Whitney McMahon was sharing stories of what her 11-year-old son Peyton likes to do at home. Peyton isn’t interested in toys, she said, and instead prefers to suds-up dishes in the sink, pull all the toilet paper off the roll or climb into the clothes dryer. As McMahon showed a photo of Peyton peering out of the dryer’s unmoving drum, grinning from ear to ear, another mother burst out, “Yesssss!!!!”
McMahon had been asked to share what it’s like to be a parent of a child with a disorder called Christianson syndrome. Her stories came during a biennial conference for families, held from Oct. 20-22 this year and organized collaboratively by the Christianson Syndrome Association and Brown University’s Center for Translational Neuroscience. Most of the meetings took place at a Providence-area hotel, where families had ample opportunity to connect, swap strategies and learn about the latest research on the autism-like cognitive disorder that had unexpectedly changed the trajectory of their lives.

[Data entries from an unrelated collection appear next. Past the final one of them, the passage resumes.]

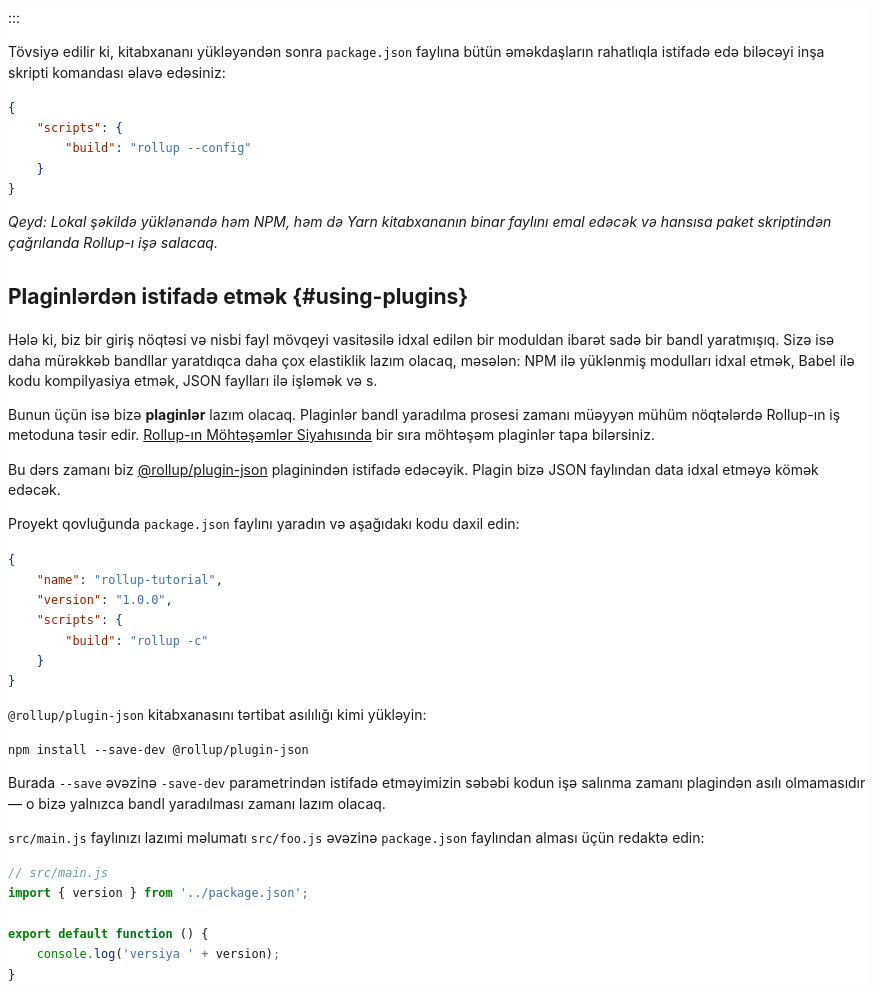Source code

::::

Tövsiyə edilir ki, kitabxananı yükləyəndən sonra `package.json` faylına bütün əməkdaşların rahatlıqla istifadə edə biləcəyi inşa skripti komandası əlavə edəsiniz:

```json
{
	"scripts": {
		"build": "rollup --config"
	}
}
```

_Qeyd: Lokal şəkildə yüklənəndə həm NPM, həm də Yarn kitabxananın binar faylını emal edəcək və hansısa paket skriptindən çağrılanda Rollup-ı işə salacaq._

## Plaginlərdən istifadə etmək {#using-plugins}

Hələ ki, biz bir giriş nöqtəsi və nisbi fayl mövqeyi vasitəsilə idxal edilən bir moduldan ibarət sadə bir bandl yaratmışıq. Sizə isə daha mürəkkəb bandllar yaratdıqca daha çox elastiklik lazım olacaq, məsələn: NPM ilə yüklənmiş modulları idxal etmək, Babel ilə kodu kompilyasiya etmək, JSON faylları ilə işləmək və s.

Bunun üçün isə bizə **plaginlər** lazım olacaq. Plaginlər bandl yaradılma prosesi zamanı müəyyən mühüm nöqtələrdə Rollup-ın iş metoduna təsir edir. [Rollup-ın Möhtəşəmlər Siyahısında](https://github.com/rollup/awesome) bir sıra möhtəşəm plaginlər tapa bilərsiniz.

Bu dərs zamanı biz [@rollup/plugin-json](https://github.com/rollup/plugins/tree/master/packages/json) plaginindən istifadə edəcəyik. Plagin bizə JSON faylından data idxal etməyə kömək edəcək.

Proyekt qovluğunda `package.json` faylını yaradın və aşağıdakı kodu daxil edin:

```json
{
	"name": "rollup-tutorial",
	"version": "1.0.0",
	"scripts": {
		"build": "rollup -c"
	}
}
```

`@rollup/plugin-json` kitabxanasını tərtibat asılılığı kimi yükləyin:

```shell
npm install --save-dev @rollup/plugin-json
```

Burada `--save` əvəzinə `-save-dev` parametrindən istifadə etməyimizin səbəbi kodun işə salınma zamanı plagindən asılı olmamasıdır — o bizə yalnızca bandl yaradılması zamanı lazım olacaq.

`src/main.js` faylınızı lazımi məlumatı `src/foo.js` əvəzinə `package.json` faylından alması üçün redaktə edin:

```js
// src/main.js
import { version } from '../package.json';

export default function () {
	console.log('versiya ' + version);
}
```
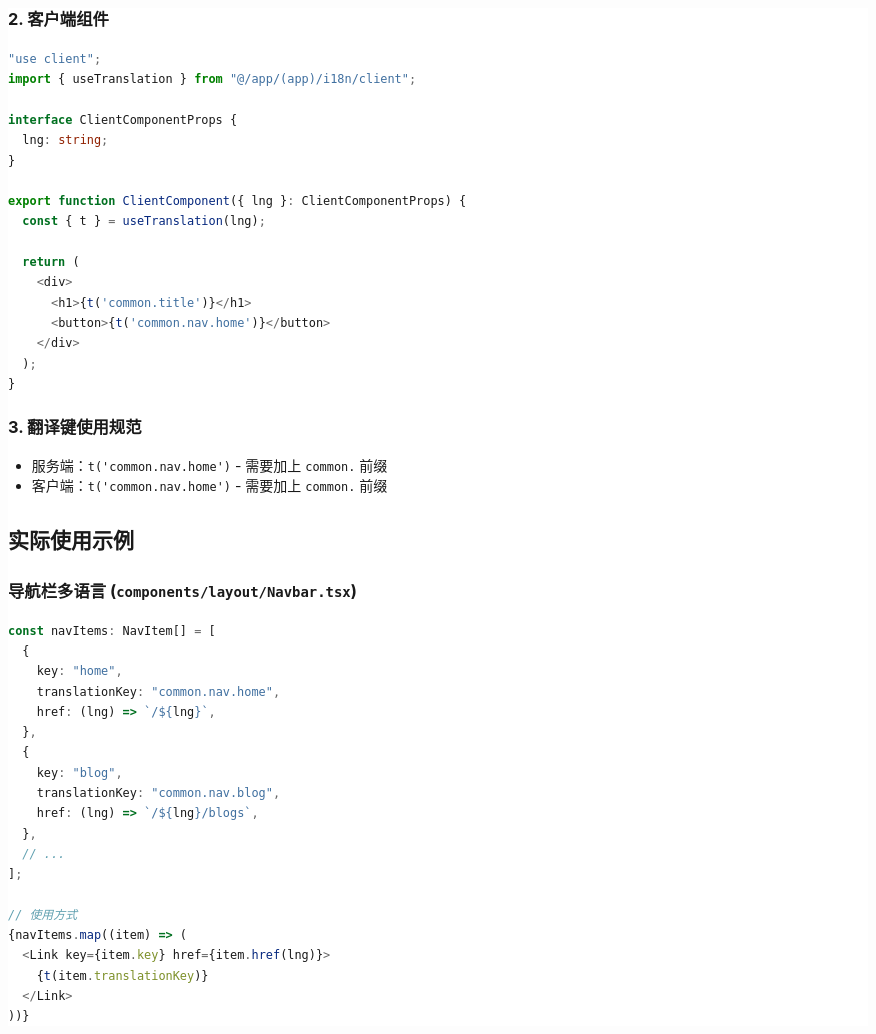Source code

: 
### 2. 客户端组件
```typescript
"use client";
import { useTranslation } from "@/app/(app)/i18n/client";

interface ClientComponentProps {
  lng: string;
}

export function ClientComponent({ lng }: ClientComponentProps) {
  const { t } = useTranslation(lng);
  
  return (
    <div>
      <h1>{t('common.title')}</h1>
      <button>{t('common.nav.home')}</button>
    </div>
  );
}
```

### 3. 翻译键使用规范
- 服务端：`t('common.nav.home')` - 需要加上 `common.` 前缀
- 客户端：`t('common.nav.home')` - 需要加上 `common.` 前缀

## 实际使用示例

### 导航栏多语言 (`components/layout/Navbar.tsx`)
```typescript
const navItems: NavItem[] = [
  {
    key: "home",
    translationKey: "common.nav.home",
    href: (lng) => `/${lng}`,
  },
  {
    key: "blog",
    translationKey: "common.nav.blog", 
    href: (lng) => `/${lng}/blogs`,
  },
  // ...
];

// 使用方式
{navItems.map((item) => (
  <Link key={item.key} href={item.href(lng)}>
    {t(item.translationKey)}
  </Link>
))}
```
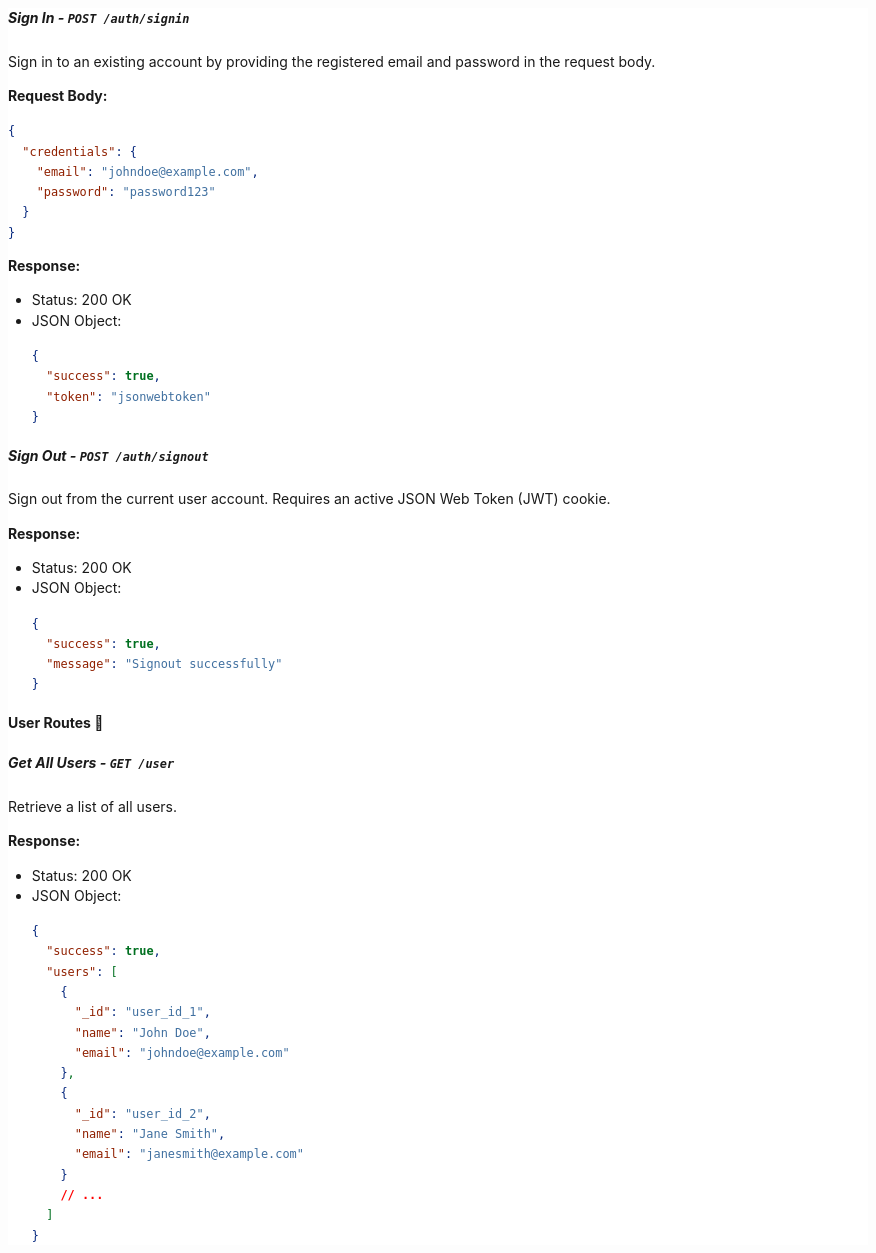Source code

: ##### Sign In - `POST /auth/signin`

Sign in to an existing account by providing the registered email and password in the request body.

**Request Body:**

```json
{
  "credentials": {
    "email": "johndoe@example.com",
    "password": "password123"
  }
}
```

**Response:**

- Status: 200 OK
- JSON Object:
  ```json
  {
    "success": true,
    "token": "jsonwebtoken"
  }
  ```

##### Sign Out - `POST /auth/signout`

Sign out from the current user account. Requires an active JSON Web Token (JWT) cookie.

**Response:**

- Status: 200 OK
- JSON Object:
  ```json
  {
    "success": true,
    "message": "Signout successfully"
  }
  ```

#### User Routes :busts_in_silhouette:

##### Get All Users - `GET /user`

Retrieve a list of all users.

**Response:**

- Status: 200 OK
- JSON Object:
  ```json
  {
    "success": true,
    "users": [
      {
        "_id": "user_id_1",
        "name": "John Doe",
        "email": "johndoe@example.com"
      },
      {
        "_id": "user_id_2",
        "name": "Jane Smith",
        "email": "janesmith@example.com"
      }
      // ...
    ]
  }
  ```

Christianson syndrome is an X-linked genetic disorder, caused by mutations in the SLC9A6 gene, that affects brain development. Symptoms, which mainly affect boys, appear in early childhood and include epileptic seizures, delayed development and cognitive disability, as well as serious difficulties with speech, balance and mobility that can worsen over time. C.S. is estimated to affect between 1 in 16,000 to 100,000 people, and treatments are extremely limited.
“Everyone’s experience is a little different, but there are similarities,” McMahon said.